IPFS stands for Interplanetary File System. At its core it is a versioned file system which can store files and track versions over time, very much like Git. It also defines how files move across a network, making it a distributed file system, much like BitTorrent. In combining these two properties, IPFS enables a new permanent web and augments the way we use existing internet protocols like HTTP.
Simply put, the internet is a collection of protocols that describe how data moves around a network. Developers adopted these protocols over time and built their applications on top of this infrastructure. One of the protocols that serves as the backbone of the web is HTTP or HyperText Transfer Protocol. This was invented by Tim Berners-Lee in 1991.
HTTP is a request-response protocol. A client, for example a web browser, sends a request to an external server. The server then returns a response message, for example, the Google homepage back to the client. This is a location-addressed protocol which means when I type google.com into my browser, it gets translated into an IP address of some Google server, then the request-response cycle is initiated with that server.
Problems with HTTP
Let’s say you are sitting in a lecture hall, and the professor asks you to go to a specific website. Every student in the lecture makes a request to that website and are given a response. This means that the same exact data was sent individually to each student in the room. If there are 100 students, then that’s 100 requests and 100 responses. This is obviously not the most efficient way to do things. Ideally, the students will be able to leverage their physical proximity to more efficiently retrieve the information they need.
HTTP also presents a big problem if there is some problem in the networks line of communication and the client is unable to connect with the server. This can happen if an ISP has an outage, a country is blocking some content, or if the content was simply deleted or moved. These types of broken links exist everywhere on the HTTP web.

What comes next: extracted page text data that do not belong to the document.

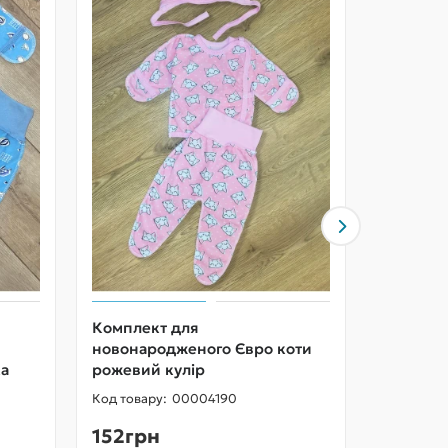
Комплект для
Комплек
новонародженого Євро коти
новонар
ка
рожевий кулір
собачки
00004190
152грн
152гр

The location-based addressing model of HTTP encourages centralization. It’s convenient to trust a handful of applications with all our data but because of this much of the data on the web becomes siloed. This leaves those providers with enormous responsibility and power over our information.
How does IPFS work?
IPFS seeks to create a permanent and distributed web. It does this by using a content-addressed system instead of HTTP’s location-based system.
An HTTP request would look like http://10.20.30.40/folder/file.txt
An IPFS request would look like /ipfs/QmT5NvUtoM5n/folder/file.txt
Instead of using an location address, IPFS uses a representation of the content itself to address the content. This is done using a cryptographic hash on a file and that is used as the address. The hash represents a root object and other objects can be found in its path. Instead of talking to a server, you gain access to this “starting point” of data. This way the system leverages physical proximity. If someone very close to me has what I want, I’ll get it directly from them instead of connecting to a central server. In the lecture example from earlier, the students in the classroom can pull the data from each other without all having to establish their own communication with the a server. With HTTP you are asking what is at a certain location whereas with IPFS you are asking where a certain file is. In order to accomplish this, IPFS synthesizes a few successful ideas from other peer-to-peer systems.
To store data, IPFS uses a Distributed Hash Table, or DHT. Once we have a hash, we ask the peer network who has the content located at that hash and we download the content directly from the node that has the data I want. Data is transferred between the nodes in the network using mechanisms similar to BitTorrent. A user looking for some content on the IPFS web finds neighbors who have access to that content. They then download small bits of the content from those neighbors. On top of the DHT and the BitTorrent protocols, IPFS uses a Merkle Tree. This is a data structure similar to the one Git uses as a version control system and the protocol used in the bitcoin blockchain. In Git, its used to track versions of source code, whereas in IPFS it’s used to track content across the entire web.
IPFS and Blockchains
Because of the similarity in their structure, IPFS and blockchains can work well together. In fact, Juan Benet, the inventor of IPFS calls this a “great marriage.” IPFS is one of a few projects that are part of a group called Protocol Labs, which was also founded by Benet. Some projects from Protocol Labs closely related to IPFS are IPLD (Inter-Planetary Linked Data) and Filecoin. IPLD is a data model for distributed data structures like blockchains. This model allows for easy storage and access of blockchain data through IPFS. Users willing to store IPFS data will be rewarded with Filecoin. IPLD allows users to seamlessly interact with multiple blockchains and has been integrated with Ethereum and Bitcoin.
IPFS connects all these different blockchains in a way that’s similar to how the web connects all these websites together. The same way that you can drop a link on one page that links to another page, you can drop a link in ethereum [for example] that links to zcash and IPFS can resolve all of that. — Juan Benet
IPFS and other projects from Protocol Labs are ambitious by nature. The idea of a permanent web that is resilient and efficient were no doubt also the goals of the original inventors of our internet protocols. However, over time as our usage of the web changed, weaknesses in these protocols became evident. Although it is in its early stages, IPFS shows promise in being a crucial piece of a new decentralized technology stack.
Protocol Labs is a research, development, and deployment lab for network protocols.